Afrin is one of Syria's traditional olive growing areas, containing an estimated 13 million olive trees. The region is therefore well known for its extra virgin olive oil and Aleppo soap. Many families cultivate their own olive groves, so there are plenty of olive oil presses in the area. Wheat, pomegranates, grapes, melons, figs and vegetables are planted as well.  The Afrin River is the lifeline of the region for its people and nature. The dam on the Afrin forms an artificial lake which is of great economic importance for agriculture, fishing and regional tourism.

The oldest archaeological discoveries and historical buildings in the area of the present-day Afrin district date back around 3,000 years. The most important historical monuments of the region include the Roman theatre, the cemetery of the ancient city of Nabi Huri in the northeast and the early Byzantine monastery.
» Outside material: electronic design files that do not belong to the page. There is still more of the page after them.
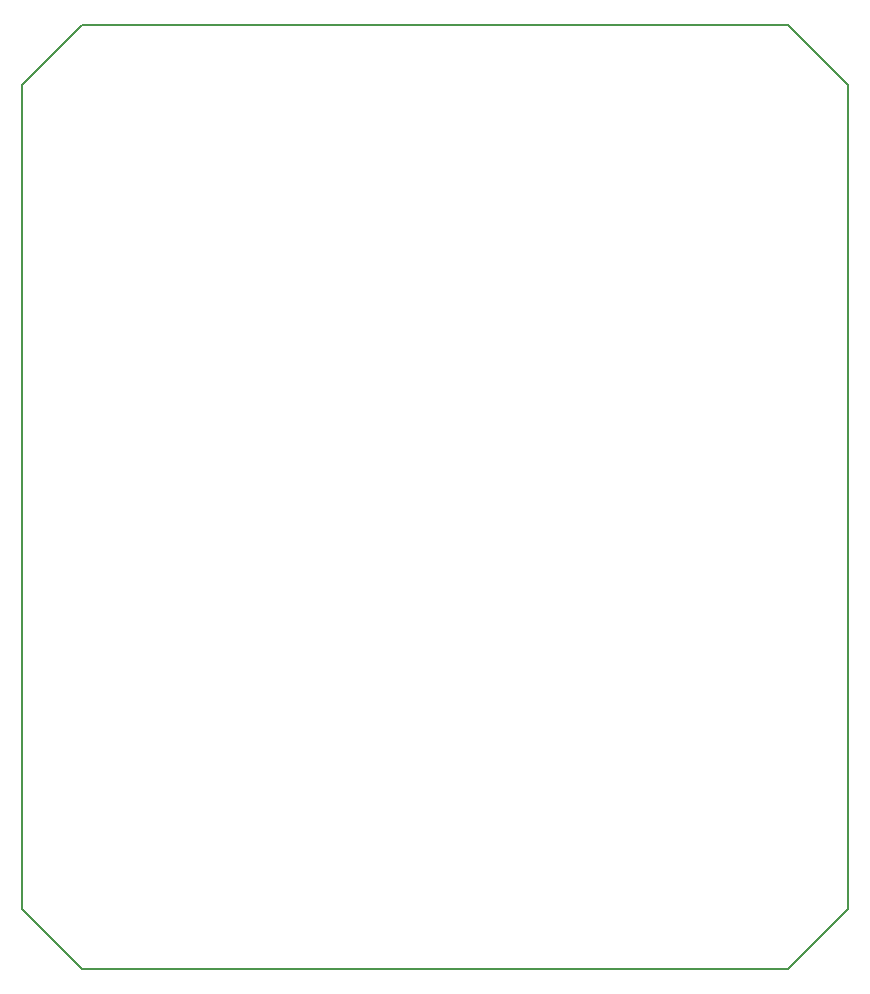
<source format=gko>
G04*
G04 #@! TF.GenerationSoftware,Altium Limited,Altium Designer,21.3.2 (30)*
G04*
G04 Layer_Color=16711935*
%FSLAX44Y44*%
%MOMM*%
G71*
G04*
G04 #@! TF.SameCoordinates,5F18C444-2927-46CB-AB6B-11653520DC00*
G04*
G04*
G04 #@! TF.FilePolarity,Positive*
G04*
G01*
G75*
%ADD12C,0.1500*%
D12*
X0Y749200D02*
X50800Y800000D01*
X649200D01*
X700000Y749200D01*
Y50800D02*
Y749200D01*
X649200Y0D02*
X700000Y50800D01*
X50800Y0D02*
X649200D01*
X0Y50800D02*
X50800Y0D01*
X0Y50800D02*
Y749200D01*
M02*

</source>
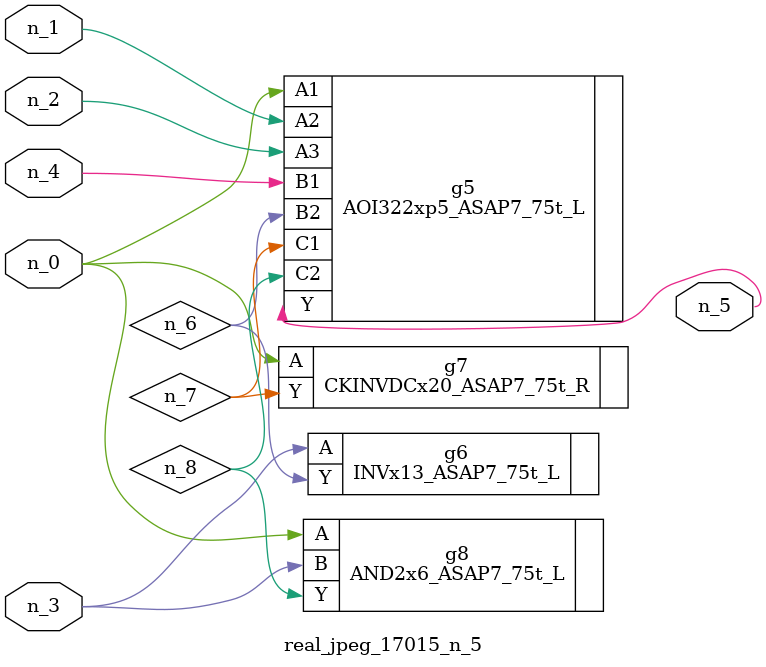
<source format=v>
module real_jpeg_17015_n_5 (n_4, n_0, n_1, n_2, n_3, n_5);

input n_4;
input n_0;
input n_1;
input n_2;
input n_3;

output n_5;

wire n_8;
wire n_6;
wire n_7;

AOI322xp5_ASAP7_75t_L g5 ( 
.A1(n_0),
.A2(n_1),
.A3(n_2),
.B1(n_4),
.B2(n_6),
.C1(n_7),
.C2(n_8),
.Y(n_5)
);

CKINVDCx20_ASAP7_75t_R g7 ( 
.A(n_0),
.Y(n_7)
);

AND2x6_ASAP7_75t_L g8 ( 
.A(n_0),
.B(n_3),
.Y(n_8)
);

INVx13_ASAP7_75t_L g6 ( 
.A(n_3),
.Y(n_6)
);


endmodule
</source>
The latter, located south of Afrin, is now a pilgrimage site also known as the Saint Simeon Citadel, where the first Christian saint Simeon lived until he died in 459.

Before the Turkish military offensive at the beginning of 2018, almost 350,000-500,000 people are thought to have lived in the Afrin region, including 125,000 refugees from other areas of Syria, mainly from Aleppo. According to statistics from the end of the 1990s, Arabs accounted for one percent of Arin’s population. After the civil war broke out in Syria in early 2011, so many refugees came from neighbouring towns and villages that the Arab population grew to 15 percent.
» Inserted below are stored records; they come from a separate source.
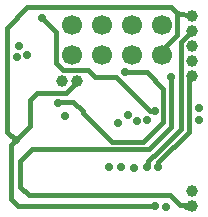
<source format=gbr>
G04 DipTrace 2.4.0.2*
%INInner2.gbr*%
%MOMM*%
%ADD14C,0.4*%
%ADD17C,1.0*%
%ADD19C,0.7*%
%ADD31C,1.7*%
%FSLAX53Y53*%
G04*
G71*
G90*
G75*
G01*
%LNInner2_Plane*%
%LPD*%
X22300Y14200D2*
D14*
X22400D1*
Y14700D1*
X22800Y15100D1*
X22900D1*
X25200Y17400D1*
Y24810D1*
X26100Y25710D1*
X23300Y14200D2*
Y14600D1*
X25900Y17200D1*
Y21700D1*
X26100Y21900D1*
X16400Y21500D2*
Y21400D1*
X15500Y20500D1*
X13000D1*
X12400Y19900D1*
Y17700D1*
X11200Y16500D1*
X23620Y23700D2*
X23200D1*
X24900Y25400D1*
Y27200D1*
X24400Y27700D1*
X12200D1*
X10500Y26000D1*
Y17200D1*
X11200Y16500D1*
X23000Y10900D2*
X11400D1*
X10800Y11500D1*
Y16100D1*
X11200Y16500D1*
X26100Y26980D2*
X24900Y27200D1*
X23000Y18900D2*
X22600D1*
X19700Y21800D1*
X17900D1*
X17300Y22400D1*
X15200D1*
X14600Y23000D1*
Y25600D1*
X13400Y26800D1*
X20500Y22200D2*
X22300D1*
X23700Y20800D1*
Y18000D1*
X22000Y16300D1*
X19400D1*
X16900Y18800D1*
Y18900D1*
X16100Y19700D1*
X14900D1*
X14800Y19600D1*
X24400Y21800D2*
Y17600D1*
X22500Y15700D1*
X12600D1*
X11600Y14700D1*
Y12500D1*
X12300Y11800D1*
X24300D1*
X25100Y11000D1*
X25600D1*
Y10800D1*
X26200D1*
X26100Y10900D1*
D17*
Y21900D3*
Y23170D3*
Y24440D3*
Y25710D3*
Y26980D3*
D19*
X26700Y19200D3*
X19100Y14200D3*
X20100D3*
X21200Y14100D3*
X22300Y14200D3*
X23300D3*
X19900Y17900D3*
X23900Y10800D3*
X15400Y18500D3*
X13400Y26800D3*
D17*
X16400Y21500D3*
X15130D3*
X26100Y10900D3*
Y12170D3*
D19*
X11200Y16500D3*
D31*
X16000Y23700D3*
Y26240D3*
X18540Y23700D3*
Y26240D3*
X21080Y23700D3*
Y26240D3*
X23620Y23700D3*
Y26240D3*
D19*
X20700Y18600D3*
X21500Y18100D3*
X22300Y18200D3*
X23000Y18900D3*
X11500Y24400D3*
X11300Y23500D3*
X12200Y23700D3*
X26700Y18200D3*
X24400Y21800D3*
X20500Y22200D3*
X14800Y19600D3*
X23000Y10900D3*
M02*

</source>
In 2012, Syrian government troops initially withdrew from Afrin. Not long afterwards, the Kurdish militia “People's Protection Units” (YPG) took control of the city and in 2014 it established three cantons under the name Rojava (“West Kurdistan”) in Afrin, Kobani and Jazira.


On 20 January 2018, the Turkish army launched “Operation Olive Branch” against YPG in region. Afrin was captured by Turkish troops on March 18th  2018. Since then, the entire area has been under the control of the Turkish army and their allies.

The people of Afrin pay a high price for the conflicts of the powerful players in the Middle East. For one thing, the political and military conflict between the PKK and its offshoots and Turkey has continued to grow since 1984. The combat between the Turkish army and the militant PKK (Kurdistan Workers' Party) has clearly left its mark: around 40,000 people dead, 3,500 villages destroyed, over 2.5 million people forced to flee and migrate. The conflict has strengthened ethnic polarization and nationalism on both sides. For another, the armed conflict in Syria has been raging since 2011. The Syrian armed forces, under the command of President Bashar al-Assad and his allies, are up against armed groups supported by Turkey, such as the Free Syrian Army and Ahrar al-Sham.